**Attività A**
Riscrivi come elenco numerato le righe dei record, partendo dall'inizio dei record e fermandoti dopo la riga che contiene "19: (639, 154)". Tralascia le righe vuote e lascia fuori le immagini.

I Piemontesi avevano imposto sicuramente ormai l'uso di un solo cognome. Può anche darsi, tuttavia, che la stessa nobildonna, vista la dispersione che il Rivarolo, per mezzo del suo incorruttibile e feroce Commissario Cadello, fece dei Delitala di Nulvi, preferì abbandonare il cognome Delitala per non attirare su di sé l'attenzione dello stesso dal momento che era giù stata condannata dal precedente viceré marchese di Castagnole e di Barolo.

Dati di tracciamento delle corrispondenze tra punti

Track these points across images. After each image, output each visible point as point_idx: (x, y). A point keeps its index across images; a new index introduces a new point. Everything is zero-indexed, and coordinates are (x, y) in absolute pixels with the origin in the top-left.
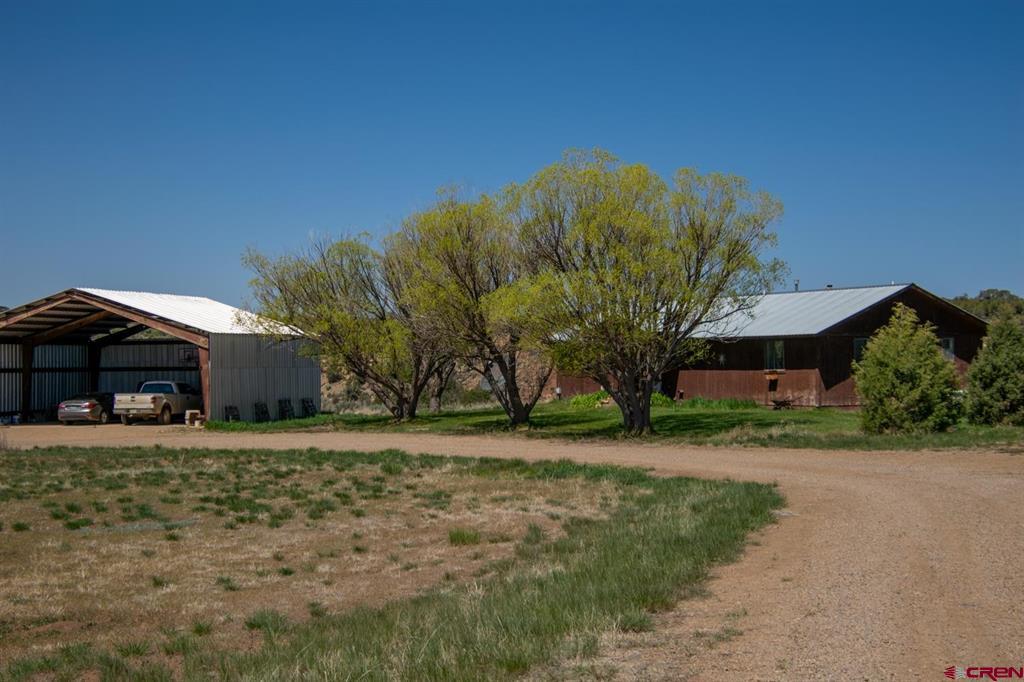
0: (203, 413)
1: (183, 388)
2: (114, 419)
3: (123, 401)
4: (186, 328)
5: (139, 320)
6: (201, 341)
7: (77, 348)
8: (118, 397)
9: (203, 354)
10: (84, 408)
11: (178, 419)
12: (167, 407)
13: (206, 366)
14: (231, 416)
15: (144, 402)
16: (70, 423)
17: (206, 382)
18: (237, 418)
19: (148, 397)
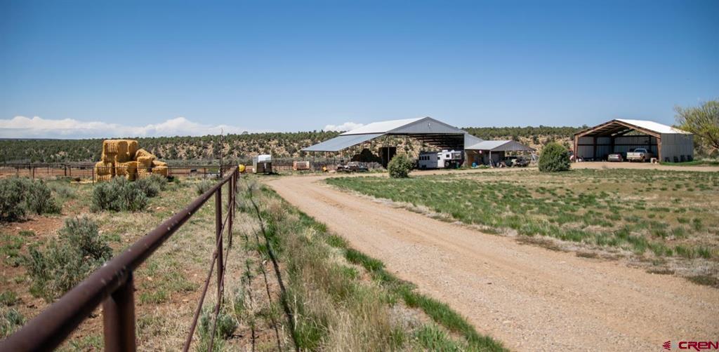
0: (658, 158)
1: (649, 151)
2: (626, 160)
3: (630, 155)
4: (653, 132)
5: (632, 128)
6: (658, 136)
7: (608, 138)
8: (628, 154)
9: (658, 140)
10: (616, 157)
11: (648, 161)
12: (644, 157)
13: (660, 144)
14: (667, 160)
15: (637, 155)
16: (611, 161)
17: (659, 149)
18: (669, 161)
19: (639, 154)
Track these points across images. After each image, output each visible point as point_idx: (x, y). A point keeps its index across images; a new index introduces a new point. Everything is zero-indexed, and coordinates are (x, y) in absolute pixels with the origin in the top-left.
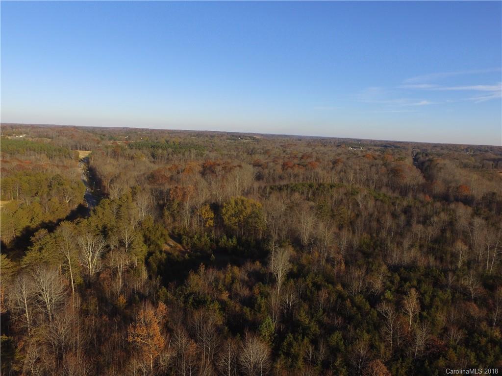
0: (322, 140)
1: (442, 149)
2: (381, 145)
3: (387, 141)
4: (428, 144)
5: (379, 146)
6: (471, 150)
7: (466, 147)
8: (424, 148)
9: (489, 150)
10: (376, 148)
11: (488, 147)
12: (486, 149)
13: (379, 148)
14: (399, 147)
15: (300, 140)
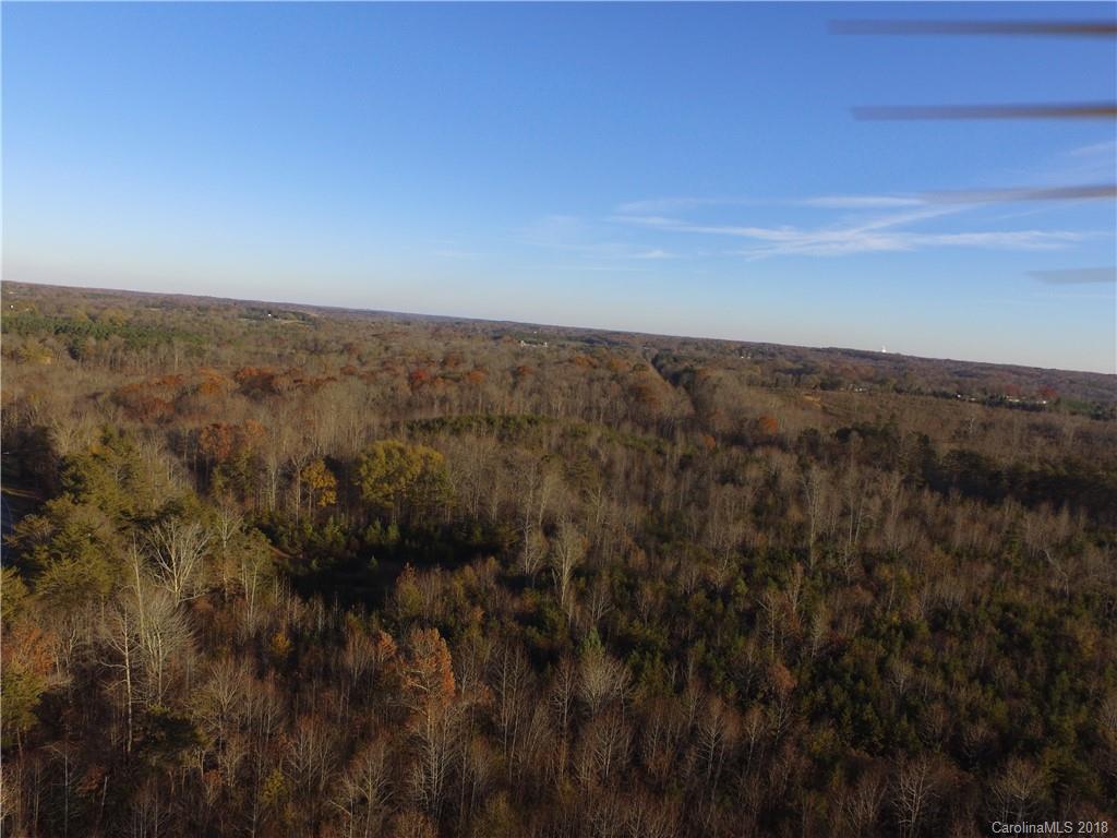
1: (697, 349)
2: (582, 339)
3: (590, 330)
4: (671, 339)
5: (576, 339)
6: (748, 352)
7: (739, 346)
8: (665, 346)
9: (776, 353)
10: (573, 344)
11: (774, 346)
12: (772, 350)
13: (580, 344)
14: (617, 344)
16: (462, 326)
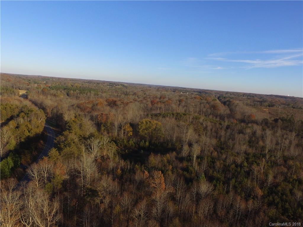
0: (163, 87)
1: (231, 95)
2: (198, 92)
3: (200, 89)
4: (223, 92)
5: (196, 92)
6: (245, 96)
7: (243, 94)
8: (221, 94)
9: (254, 96)
10: (195, 93)
11: (254, 94)
12: (253, 95)
13: (197, 93)
14: (208, 93)
15: (150, 87)
16: (165, 88)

**Attività B**
Nell'estratto sui Delitala, riporta il passo che inizia con le parole "I Piemontesi avevano" e termina con "e di Barolo.", cambiando "feroce" in "spietato".

**Risultato A**
1. Track these points across images. After each image, output each visible point as point_idx: (x, y). A point keeps its index across images; a new index introduces a new point. Everything is zero-indexed, and coordinates are (x, y) in absolute pixels with the origin in the top-left.
2. 0: (203, 413)
3. 1: (183, 388)
4. 2: (114, 419)
5. 3: (123, 401)
6. 4: (186, 328)
7. 5: (139, 320)
8. 6: (201, 341)
9. 7: (77, 348)
10. 8: (118, 397)
11. 9: (203, 354)
12. 10: (84, 408)
13. 11: (178, 419)
14. 12: (167, 407)
15. 13: (206, 366)
16. 14: (231, 416)
17. 15: (144, 402)
18. 16: (70, 423)
19. 17: (206, 382)
20. 18: (237, 418)
21. 19: (148, 397)
22. 0: (658, 158)
23. 1: (649, 151)
24. 2: (626, 160)
25. 3: (630, 155)
26. 4: (653, 132)
27. 5: (632, 128)
28. 6: (658, 136)
29. 7: (608, 138)
30. 8: (628, 154)
31. 9: (658, 140)
32. 10: (616, 157)
33. 11: (648, 161)
34. 12: (644, 157)
35. 13: (660, 144)
36. 14: (667, 160)
37. 15: (637, 155)
38. 16: (611, 161)
39. 17: (659, 149)
40. 18: (669, 161)
41. 19: (639, 154)

**Risultato B**
I Piemontesi avevano imposto sicuramente ormai l'uso di un solo cognome. Può anche darsi, tuttavia, che la stessa nobildonna, vista la dispersione che il Rivarolo, per mezzo del suo incorruttibile e spietato Commissario Cadello, fece dei Delitala di Nulvi, preferì abbandonare il cognome Delitala per non attirare su di sé l'attenzione dello stesso dal momento che era giù stata condannata dal precedente viceré marchese di Castagnole e di Barolo.